## [WORK INSTRUCTIONS]
Reproduce the text of each record below line by line, without alteration.
-- Opening Marker --
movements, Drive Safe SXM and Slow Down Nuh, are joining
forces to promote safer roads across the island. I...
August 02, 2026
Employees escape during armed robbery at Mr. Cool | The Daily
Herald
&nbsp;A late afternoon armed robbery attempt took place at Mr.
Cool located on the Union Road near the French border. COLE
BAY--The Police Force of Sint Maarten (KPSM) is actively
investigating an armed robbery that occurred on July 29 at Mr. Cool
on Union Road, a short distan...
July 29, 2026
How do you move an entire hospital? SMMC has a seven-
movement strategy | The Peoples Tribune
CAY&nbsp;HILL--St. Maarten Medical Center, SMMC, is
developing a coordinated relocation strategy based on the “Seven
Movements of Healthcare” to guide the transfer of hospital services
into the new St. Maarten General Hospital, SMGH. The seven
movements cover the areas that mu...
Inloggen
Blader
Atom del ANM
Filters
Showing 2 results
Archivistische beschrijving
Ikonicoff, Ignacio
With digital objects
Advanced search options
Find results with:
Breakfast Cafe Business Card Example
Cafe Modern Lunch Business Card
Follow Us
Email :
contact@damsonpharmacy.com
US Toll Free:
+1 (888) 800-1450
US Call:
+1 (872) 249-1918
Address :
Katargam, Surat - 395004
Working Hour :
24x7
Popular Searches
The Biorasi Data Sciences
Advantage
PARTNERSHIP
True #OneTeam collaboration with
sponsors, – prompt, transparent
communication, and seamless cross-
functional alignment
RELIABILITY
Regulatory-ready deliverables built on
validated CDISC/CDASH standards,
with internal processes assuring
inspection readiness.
-- Closing Marker --
## [SOLUTION]
movements, Drive Safe SXM and Slow Down Nuh, are joining
forces to promote safer roads across the island. I...
August 02, 2026
Employees escape during armed robbery at Mr. Cool | The Daily
Herald
&nbsp;A late afternoon armed robbery attempt took place at Mr.
Cool located on the Union Road near the French border. COLE
BAY--The Police Force of Sint Maarten (KPSM) is actively
investigating an armed robbery that occurred on July 29 at Mr. Cool
on Union Road, a short distan...
July 29, 2026
How do you move an entire hospital? SMMC has a seven-
movement strategy | The Peoples Tribune
CAY&nbsp;HILL--St. Maarten Medical Center, SMMC, is
developing a coordinated relocation strategy based on the “Seven
Movements of Healthcare” to guide the transfer of hospital services
into the new St. Maarten General Hospital, SMGH. The seven
movements cover the areas that mu...
Inloggen
Blader
Atom del ANM
Filters
Showing 2 results
Archivistische beschrijving
Ikonicoff, Ignacio
With digital objects
Advanced search options
Find results with:
Breakfast Cafe Business Card Example
Cafe Modern Lunch Business Card
Follow Us
Email :
contact@damsonpharmacy.com
US Toll Free:
+1 (888) 800-1450
US Call:
+1 (872) 249-1918
Address :
Katargam, Surat - 395004
Working Hour :
24x7
Popular Searches
The Biorasi Data Sciences
Advantage
PARTNERSHIP
True #OneTeam collaboration with
sponsors, – prompt, transparent
communication, and seamless cross-
functional alignment
RELIABILITY
Regulatory-ready deliverables built on
validated CDISC/CDASH standards,
with internal processes assuring
inspection readiness.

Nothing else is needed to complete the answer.